Exercise #5 Step 2 (1)

Table Select

Input Table: cell_neighbors.dbf

Output Table: ...\Lecture5\temporary\cell_neighbors1.dbf

Expression: "OID" < 65000

  • "OID": row #

Exercise #5 Step 2 (2)

Table Select

Input Table: cell_neighbors.dbf

Output Table: ...\Lecture5\output\cell_neighbors2.dbf

Expression: "OID" >= 65000 AND "OID" < 130000

And so on until all rows are covered.

Then finally...

Exercise #5 Step 3

Table to Excel

Input Table: cell_neighbors1.dbf

Output Excel File: ...\Lecture5\output\cell_neighbors1.xls

And so on, and append them in Stata

"Model" model for Exercises 4-5

Look at models.tbx\exercises4-5
in the solutions4exercises\ folder

Python: Check Out Extension

When using Spatial Analyst extension tools...

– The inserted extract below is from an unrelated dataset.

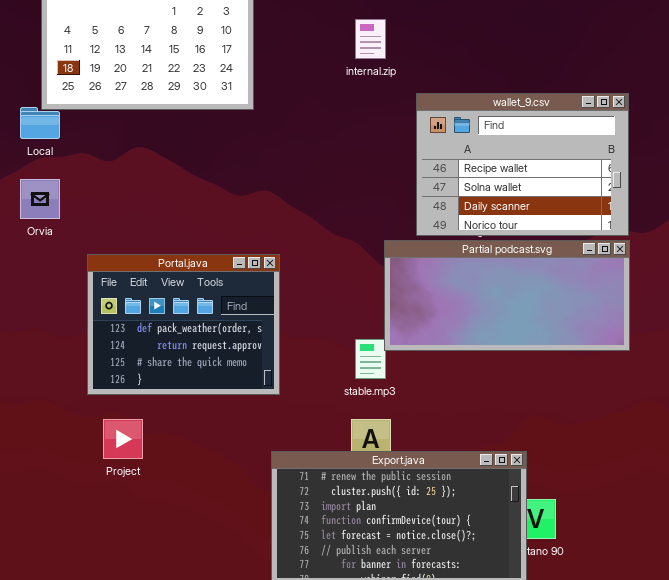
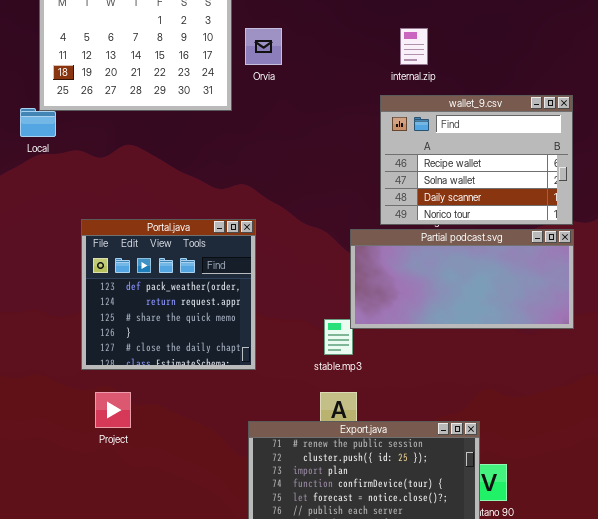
internal.zip: [355,19,386,59] -> [400,28,428,65], moved
Orvia: [20,179,60,219] -> [245,28,282,65], moved
Portal.java: [87,254,280,395] -> [81,219,256,370], resized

  • Zonal Statistics as Table
  • Extract Multi Values To Points

Make sure you add:

arcpy.CheckOutExtension("Spatial")

Otherwise these tools cannot be run.

Model Python Script for Lecture 5

In the solutions4exercises/ folder, see

  • exercises1-3.py
  • exercises4-5.py

What we've learned on ArcGIS

How to obtain:

1. Unique identifier

2. # of features w/i each polygon

3. Summary stats of raster values w/i each polygon

4. Raster value for each point

5. List of adjacent polygon pairs

Do you remember which geo-processing tool(s) you used for each of these tasks?